Chelsea Biondolillo bends genre rules while diving deep into her idiosyncrasies and obsessions, and The Skinned Bird is a strange, strong, and beautiful thing because of it. Reading this collection of essays was an exercise in exploration for me as a reader. Biondolillo asks poignant questions—she is excavating the “how” and “why” of both herself and human nature—but rather than give answers, she lets herself and her reader exist in the liminal space of questioning. In her exploration of how we become who we are and why we make the choices we do, she hits on universal truths all while utilizing structure to support the content of her essays. The result is brilliant; as she is at work discovering her bones, she issues an invitation to her reader: Let’s see what is underneath.
Throughout this memoir-in-essays, Biondolillo uses the interplay between the natural world and her internal world to try and better understand herself. The entire collection is organized into four parts that follow the stages of a songbird learning how to sing: The Critical Learning Period, the Silent Stage, the Subsong, and the Song Crystallization. Each section contains four or five essays, and each essay serves to illuminate sometimes direct but often indirect correlations between Biondolillo’s evolution and that of the birds she studies.
As a writer, I am always asking myself if the structure of my writing is adding to or detracting from the story I’m telling. Can structure help us see things in a different, or perhaps, more holistic, way? Biondolillo writes lyrical, fragmented essays that absorb and expound on landscape, loss, longing, and language. She writes from geological and ornithological and photographical viewpoints. Her essays include lists and footnotes and photographs and erasures and braided sections. They create a visual and artistic experience that forces the reader’s brain to make deeper and different connections; the collection as a whole is an exemplary showing of artistry.

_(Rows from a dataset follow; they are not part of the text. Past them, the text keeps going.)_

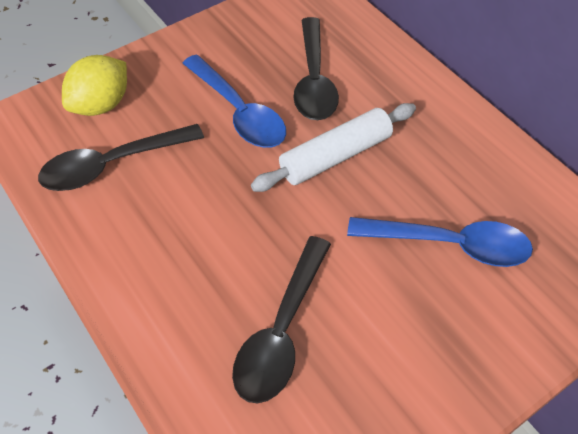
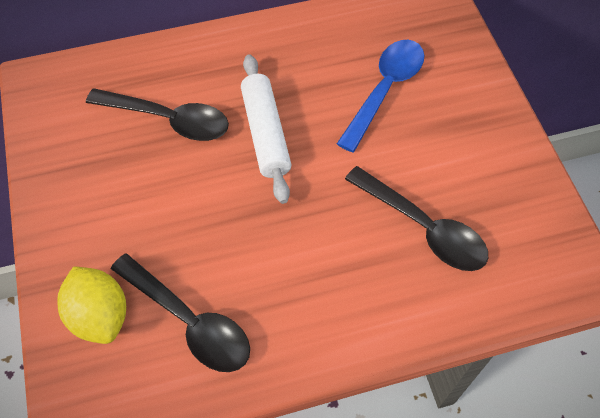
camera: 70 degrees left, 5 degrees up
black spoon [38,124,204,191] -> black spoon turned 45 degrees counterclockwise [111,253,250,372]
blue spoon [182,55,286,148] -> none

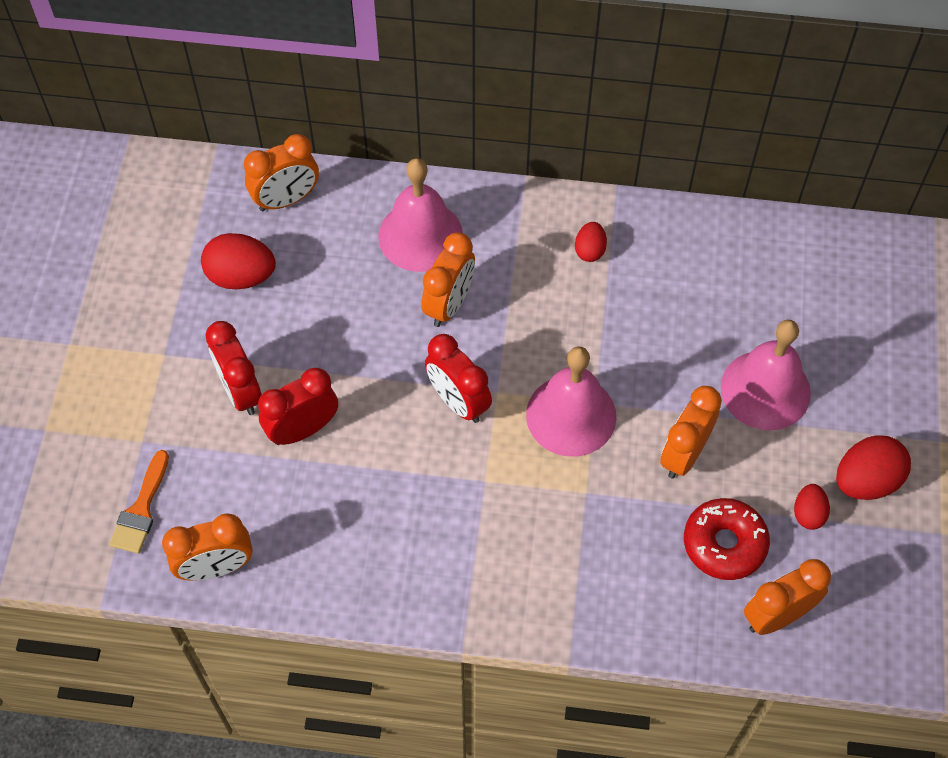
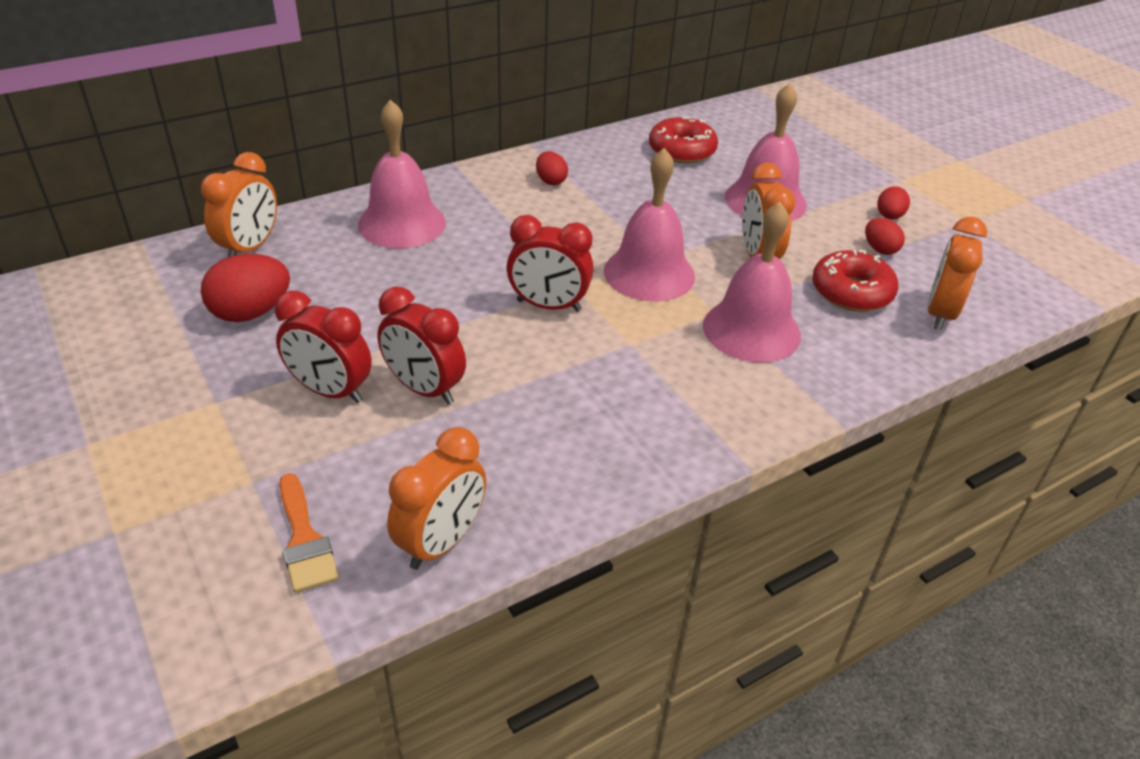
camera: 40 degrees left, 20 degrees down
red clock [258,368,338,445] -> red clock turned 75 degrees counterclockwise [377,287,466,404]
orange clock [421,232,475,327] -> none
red egg [836,435,911,500] -> red egg [877,186,910,220], size x0.57
none -> red donut [649,117,718,164]
none -> pink bell [703,202,801,362]

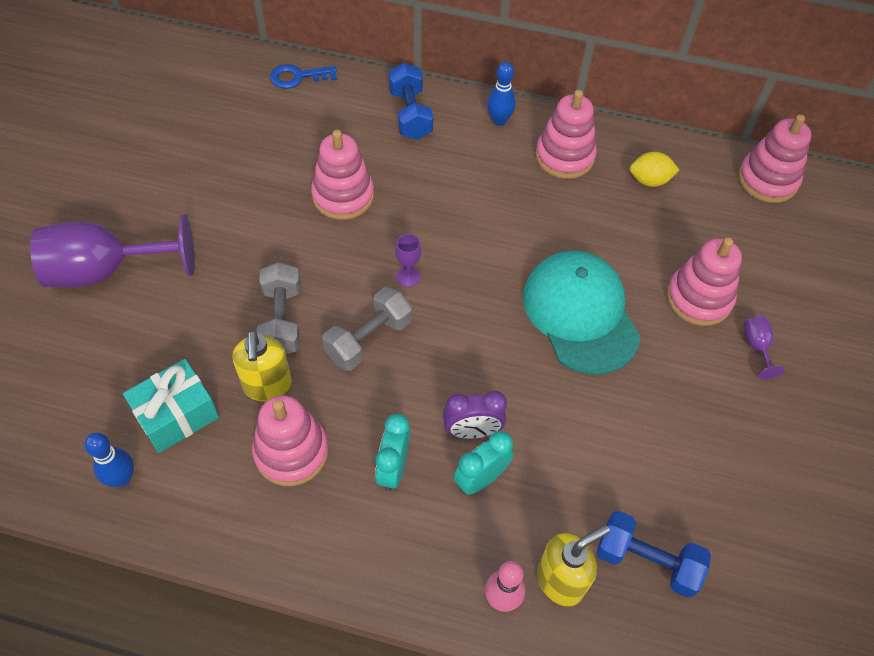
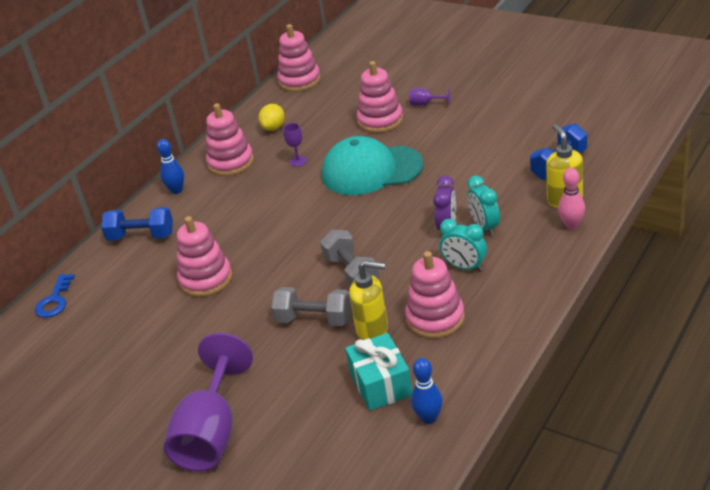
camera: 65 degrees left, 20 degrees down
purple goblet [395,234,421,287] -> purple goblet moved to [283,123,307,167]

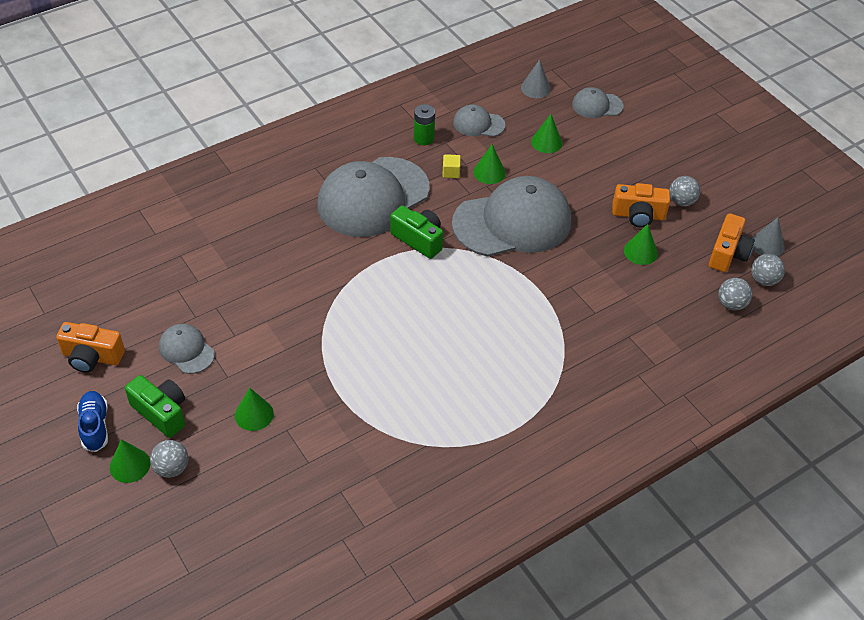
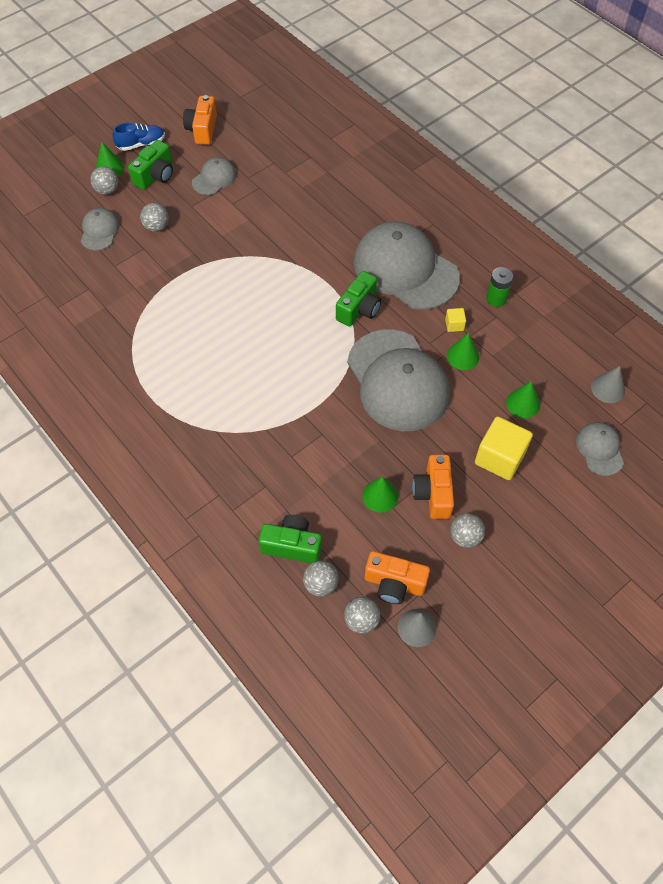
camera: 85 degrees right, 10 degrees up
green cone [235,388,274,431] -> grey ball [140,203,169,232]
grey cap [453,104,505,137] -> grey cap moved to [81,208,120,251]
none -> green camera [259,515,322,563]
none -> yellow cube [475,417,533,480]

For example, instead of writing an essay about things we say or do not say, or about the private versus the personal, or what constitutes an essay in the first place, she instead writes an entire essay in erasure form. In “The Story You Never Tell,” each page of text is superimposed underneath a near page-size photograph. There are wisps of sentences and words around the edges, but the reader never sees what is underneath.
In “Enskyment,” Biondolillo writes a number of fragments, each followed by a photograph. They are standalone snippets, but when put together they create an almost overwhelming sense of loss in childhood, though loss is rarely, if ever, directly mentioned. It’s a funky collection. She doesn’t tell us how to interpret her structure or her content, and I think that’s what creates a universal connection between her internal musings, the natural world, and her reader.
In the first section, “Critical Learning Period,” she employs clear scenes and vivid writing with little exposition. She weaves back and forth, showing how birds learn to recognize language and she posits the question of how we, as humans, are imprinted with an emotional language before we can speak words aloud. Do the things we hear and see as infants, before true memory kicks in, change the way we operate moving forward? How do we learn to love, to cope, to shield? We return to this through-line again and again in each section as Biondolillo studies her relationships with her father and her ex-husband.
There is an excruciating physicality in The Skinned Bird. That physicality at times made me squeamish, but it also made me want to dig deeper. In “Bone,” I could feel the voicebox-less vultures holding down my arms and legs with their talons and using their beaks to rip away my flesh; what lies underneath. In “How to Skin a Bird,” I could feel myself using my fingers to roll back skin and access the bones of the underlying wings; what lies underneath. In “Enskyment,” I felt myself moving back in time, looking at the creatures and deaths in my past, the ones I saw and felt and buried deep inside me; what lies underneath.
While The Skinned Bird isn’t lengthy, it is deep and open. It can be read in one giant gulp, infusing the brain with imagery and wonderings and sorrow and hope. It can be parsed out, section by section, letting the brain create new synapses between the form and the words and the big “T” or little “t” truths. I personally took my time, reading one or two essays per sitting, thinking about how Biondolillo was able to create forward movement with her writing.
At the end of the collection of essays, I see these truths: We are all looking for (or running from) home; we are all trying to protect ourselves but sometimes hurt ourselves in that process; we are all impacted by the world around us, whether that’s our familial world, the natural world, or the relational world. Biondolillo writes, “I am looking for a way to get at the experience of a thing, the memory of it, to better understand the meaning of it. I am expecting the process to be messy.” We are searching and discovering what lies beneath, what our bones look like. It is a messy process; The Skinned Bird excels at existing in that space and creates new ways of seeing and making. I’m glad to have it on my bookshelf.